«Les présomptions et les rapports présentés par Ekeus au Conseil de Sécurité de l’ONU ne sont pas basés sur des critères objectifs», écrit le journal, à la veille d’une nouvelle mission à Bagdad du chef de l’UNSCOM, consacrée notamment à la question des missiles que l’Irak est soupçonné de cacher.
«Les doutes formulés par Ekeus n’ont aucune base concrète, mais sont calqués sur des présomptions tendancieuses fabriquées par la CIA et répandues par les officiels américains pour (…) faire durer l’embargo» imposé à Bagdad depuis 1990, a poursuivi «al-Thaourah», organe du parti Baas au pouvoir en Irak.
Le chef de l’UNSCOM «a accordé aux Etats-Unis, l’ennemi juré de l’Irak, un prétexte pour porter atteinte» (à l’Irak), a estimé le journal, en soulignant que Washington et l’ONU «tentent de ne pas fermer le dossier de l’armement pour prolonger les sanctions et faire souffrir des milliers d’Irakiens».
Pour «al-Thaourah», «la majorité des membres de l’UNSCOM sont des Américains, agents de la CIA, les pires services de renseignements au monde».
Mardi, le quotidien «Babel», dirigé par le fils du président Saddam Hussein, Oudaï, a réclamé la démission de M. Ekeus, dont la mission, selon le journal, «intervient au milieu de mensonges et d’allégations auxquels nous nous attendons».

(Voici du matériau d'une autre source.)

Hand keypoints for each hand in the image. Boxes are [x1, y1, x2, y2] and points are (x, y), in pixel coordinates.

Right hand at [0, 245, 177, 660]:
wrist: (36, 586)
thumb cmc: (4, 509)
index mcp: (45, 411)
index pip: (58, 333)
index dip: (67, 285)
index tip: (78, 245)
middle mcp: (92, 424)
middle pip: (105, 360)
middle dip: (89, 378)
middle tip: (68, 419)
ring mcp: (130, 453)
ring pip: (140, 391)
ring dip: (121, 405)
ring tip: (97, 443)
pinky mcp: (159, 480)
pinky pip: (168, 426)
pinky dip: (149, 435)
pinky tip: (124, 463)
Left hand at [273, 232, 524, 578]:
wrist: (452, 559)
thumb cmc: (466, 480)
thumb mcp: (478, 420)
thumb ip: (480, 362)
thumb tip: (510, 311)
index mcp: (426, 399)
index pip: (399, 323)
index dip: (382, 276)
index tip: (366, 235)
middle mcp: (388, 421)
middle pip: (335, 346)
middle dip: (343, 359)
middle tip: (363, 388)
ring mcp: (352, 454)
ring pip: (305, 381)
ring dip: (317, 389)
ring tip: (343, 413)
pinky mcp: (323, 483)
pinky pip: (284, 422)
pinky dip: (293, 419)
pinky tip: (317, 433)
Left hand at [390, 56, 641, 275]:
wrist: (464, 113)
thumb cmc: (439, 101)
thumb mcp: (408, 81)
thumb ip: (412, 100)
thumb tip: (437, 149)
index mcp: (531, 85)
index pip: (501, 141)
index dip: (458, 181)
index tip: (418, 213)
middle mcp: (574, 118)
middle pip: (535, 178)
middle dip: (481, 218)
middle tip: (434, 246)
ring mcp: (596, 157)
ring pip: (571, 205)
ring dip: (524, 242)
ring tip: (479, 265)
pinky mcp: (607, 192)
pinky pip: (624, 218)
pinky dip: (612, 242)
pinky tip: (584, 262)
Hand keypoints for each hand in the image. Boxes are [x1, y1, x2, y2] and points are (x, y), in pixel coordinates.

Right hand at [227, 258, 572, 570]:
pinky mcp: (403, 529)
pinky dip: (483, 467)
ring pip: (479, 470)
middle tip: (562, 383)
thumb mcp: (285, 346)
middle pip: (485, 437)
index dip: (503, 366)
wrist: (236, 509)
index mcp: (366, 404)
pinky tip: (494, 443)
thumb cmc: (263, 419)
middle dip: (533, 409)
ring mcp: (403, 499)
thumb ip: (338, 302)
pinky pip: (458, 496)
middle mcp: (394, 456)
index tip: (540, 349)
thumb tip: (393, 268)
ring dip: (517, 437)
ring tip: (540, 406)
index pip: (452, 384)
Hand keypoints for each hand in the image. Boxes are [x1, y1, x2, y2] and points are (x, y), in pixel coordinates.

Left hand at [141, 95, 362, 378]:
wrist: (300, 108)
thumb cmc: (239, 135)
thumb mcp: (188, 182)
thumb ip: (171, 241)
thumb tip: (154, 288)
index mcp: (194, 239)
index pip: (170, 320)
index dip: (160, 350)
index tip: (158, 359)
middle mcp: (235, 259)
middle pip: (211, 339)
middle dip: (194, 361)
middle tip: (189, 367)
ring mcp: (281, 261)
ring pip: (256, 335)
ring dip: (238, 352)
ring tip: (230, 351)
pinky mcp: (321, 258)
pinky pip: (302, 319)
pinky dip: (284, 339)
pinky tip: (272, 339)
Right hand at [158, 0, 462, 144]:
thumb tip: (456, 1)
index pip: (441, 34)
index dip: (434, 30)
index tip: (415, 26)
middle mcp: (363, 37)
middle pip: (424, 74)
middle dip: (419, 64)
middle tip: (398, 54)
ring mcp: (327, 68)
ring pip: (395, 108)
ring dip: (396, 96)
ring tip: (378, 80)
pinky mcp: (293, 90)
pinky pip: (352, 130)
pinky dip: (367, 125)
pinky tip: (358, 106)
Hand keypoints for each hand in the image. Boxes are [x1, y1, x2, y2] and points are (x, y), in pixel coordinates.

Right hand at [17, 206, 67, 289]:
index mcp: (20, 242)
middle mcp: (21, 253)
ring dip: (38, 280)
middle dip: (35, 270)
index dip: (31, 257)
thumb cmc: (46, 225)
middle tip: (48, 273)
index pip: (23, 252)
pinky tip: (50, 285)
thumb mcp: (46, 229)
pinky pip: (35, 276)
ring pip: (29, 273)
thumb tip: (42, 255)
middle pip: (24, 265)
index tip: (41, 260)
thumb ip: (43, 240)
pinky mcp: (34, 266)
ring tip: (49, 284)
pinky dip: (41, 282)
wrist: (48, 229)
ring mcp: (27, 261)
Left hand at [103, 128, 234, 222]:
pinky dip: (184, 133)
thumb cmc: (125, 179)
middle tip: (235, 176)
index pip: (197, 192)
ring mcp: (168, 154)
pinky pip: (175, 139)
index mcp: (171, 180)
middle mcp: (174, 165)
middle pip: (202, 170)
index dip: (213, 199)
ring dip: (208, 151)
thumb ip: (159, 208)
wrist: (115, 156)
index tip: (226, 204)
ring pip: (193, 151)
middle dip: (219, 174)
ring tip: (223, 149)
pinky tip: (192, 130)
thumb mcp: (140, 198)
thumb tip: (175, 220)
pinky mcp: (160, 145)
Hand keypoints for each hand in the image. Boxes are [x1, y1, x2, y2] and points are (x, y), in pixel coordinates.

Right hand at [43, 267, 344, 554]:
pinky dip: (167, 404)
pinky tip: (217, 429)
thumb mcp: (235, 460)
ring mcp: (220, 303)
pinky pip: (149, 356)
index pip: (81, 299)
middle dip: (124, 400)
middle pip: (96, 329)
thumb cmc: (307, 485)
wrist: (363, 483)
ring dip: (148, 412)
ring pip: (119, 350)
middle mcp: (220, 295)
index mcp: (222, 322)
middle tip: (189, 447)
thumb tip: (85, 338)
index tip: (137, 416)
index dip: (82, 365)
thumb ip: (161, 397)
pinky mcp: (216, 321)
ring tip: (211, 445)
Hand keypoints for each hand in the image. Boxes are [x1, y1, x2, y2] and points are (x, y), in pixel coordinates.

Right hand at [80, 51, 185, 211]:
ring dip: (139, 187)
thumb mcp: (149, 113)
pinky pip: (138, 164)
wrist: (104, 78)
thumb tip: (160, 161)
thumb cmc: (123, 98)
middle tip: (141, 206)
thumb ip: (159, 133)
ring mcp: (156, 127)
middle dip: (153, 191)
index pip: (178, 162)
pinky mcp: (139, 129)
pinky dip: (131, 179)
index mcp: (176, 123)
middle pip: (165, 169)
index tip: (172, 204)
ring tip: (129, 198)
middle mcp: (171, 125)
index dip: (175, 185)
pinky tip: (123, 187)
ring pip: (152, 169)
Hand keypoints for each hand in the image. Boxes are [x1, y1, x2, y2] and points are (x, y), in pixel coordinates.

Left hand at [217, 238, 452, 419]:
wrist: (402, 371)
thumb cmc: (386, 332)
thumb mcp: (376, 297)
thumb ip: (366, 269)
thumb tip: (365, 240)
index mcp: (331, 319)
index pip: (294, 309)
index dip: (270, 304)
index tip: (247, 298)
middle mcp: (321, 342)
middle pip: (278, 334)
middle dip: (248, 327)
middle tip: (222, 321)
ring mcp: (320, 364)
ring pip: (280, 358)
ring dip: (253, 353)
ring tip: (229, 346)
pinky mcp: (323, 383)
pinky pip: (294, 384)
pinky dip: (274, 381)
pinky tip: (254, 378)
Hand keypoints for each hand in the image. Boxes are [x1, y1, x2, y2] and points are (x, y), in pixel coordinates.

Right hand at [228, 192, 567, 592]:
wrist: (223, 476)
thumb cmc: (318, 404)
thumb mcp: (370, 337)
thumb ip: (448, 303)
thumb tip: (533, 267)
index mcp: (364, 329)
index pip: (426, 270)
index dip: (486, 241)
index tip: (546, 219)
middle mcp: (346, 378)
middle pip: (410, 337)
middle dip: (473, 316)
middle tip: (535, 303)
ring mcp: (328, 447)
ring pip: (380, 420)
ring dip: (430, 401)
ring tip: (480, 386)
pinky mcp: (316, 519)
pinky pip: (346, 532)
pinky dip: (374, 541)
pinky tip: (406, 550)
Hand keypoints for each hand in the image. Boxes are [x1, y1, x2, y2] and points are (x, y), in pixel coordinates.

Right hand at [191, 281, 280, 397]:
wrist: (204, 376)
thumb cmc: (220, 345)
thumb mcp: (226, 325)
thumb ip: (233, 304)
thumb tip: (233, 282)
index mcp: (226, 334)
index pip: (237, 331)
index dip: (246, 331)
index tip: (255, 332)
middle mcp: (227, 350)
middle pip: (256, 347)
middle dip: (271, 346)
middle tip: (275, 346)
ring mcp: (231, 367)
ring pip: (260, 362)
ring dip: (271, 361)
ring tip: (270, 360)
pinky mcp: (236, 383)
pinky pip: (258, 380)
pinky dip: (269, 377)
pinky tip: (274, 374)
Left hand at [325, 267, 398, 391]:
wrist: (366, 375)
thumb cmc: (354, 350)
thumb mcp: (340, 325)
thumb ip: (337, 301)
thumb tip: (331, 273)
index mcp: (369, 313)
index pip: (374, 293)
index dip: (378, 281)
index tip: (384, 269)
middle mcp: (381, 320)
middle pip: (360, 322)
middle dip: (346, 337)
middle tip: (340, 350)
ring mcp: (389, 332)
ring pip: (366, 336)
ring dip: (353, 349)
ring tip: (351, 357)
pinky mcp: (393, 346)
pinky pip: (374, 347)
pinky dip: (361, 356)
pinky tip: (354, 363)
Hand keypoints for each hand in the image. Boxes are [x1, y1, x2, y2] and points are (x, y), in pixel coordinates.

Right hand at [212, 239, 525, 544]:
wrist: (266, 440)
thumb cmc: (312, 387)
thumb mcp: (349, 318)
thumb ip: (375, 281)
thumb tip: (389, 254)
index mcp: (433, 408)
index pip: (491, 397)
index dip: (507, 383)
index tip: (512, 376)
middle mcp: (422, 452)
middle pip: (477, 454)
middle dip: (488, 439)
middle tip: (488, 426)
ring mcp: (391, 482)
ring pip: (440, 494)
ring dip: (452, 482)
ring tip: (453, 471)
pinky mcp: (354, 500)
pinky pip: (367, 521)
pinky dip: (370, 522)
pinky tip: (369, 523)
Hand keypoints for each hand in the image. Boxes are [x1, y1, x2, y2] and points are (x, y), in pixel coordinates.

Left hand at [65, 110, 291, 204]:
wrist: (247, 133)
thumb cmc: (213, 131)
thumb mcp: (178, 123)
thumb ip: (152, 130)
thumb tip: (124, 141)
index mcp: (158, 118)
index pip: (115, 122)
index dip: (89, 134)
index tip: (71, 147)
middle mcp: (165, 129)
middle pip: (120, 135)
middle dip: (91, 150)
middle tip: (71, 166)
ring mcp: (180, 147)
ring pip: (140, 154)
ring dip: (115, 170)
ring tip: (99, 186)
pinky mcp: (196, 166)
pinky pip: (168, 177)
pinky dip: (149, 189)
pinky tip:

Les résolutions de l’ONU prévoient le maintien de l’embargo, décrété contre l’Irak à la suite de son invasion du Koweit en 1990, tant que l’UNSCOM n’aura pas constaté la destruction par Bagdad des armements de destruction massive.
M. Ekeus, qui se rend tous les deux mois à Bagdad en vertu d’un accord avec les autorités irakiennes, avait déclaré récemment que l’Irak cachait encore des missiles.
Les entretiens de M. Ekeus à Bagdad doivent notamment porter sur la question des missiles, selon des sources de l’UNSCOM.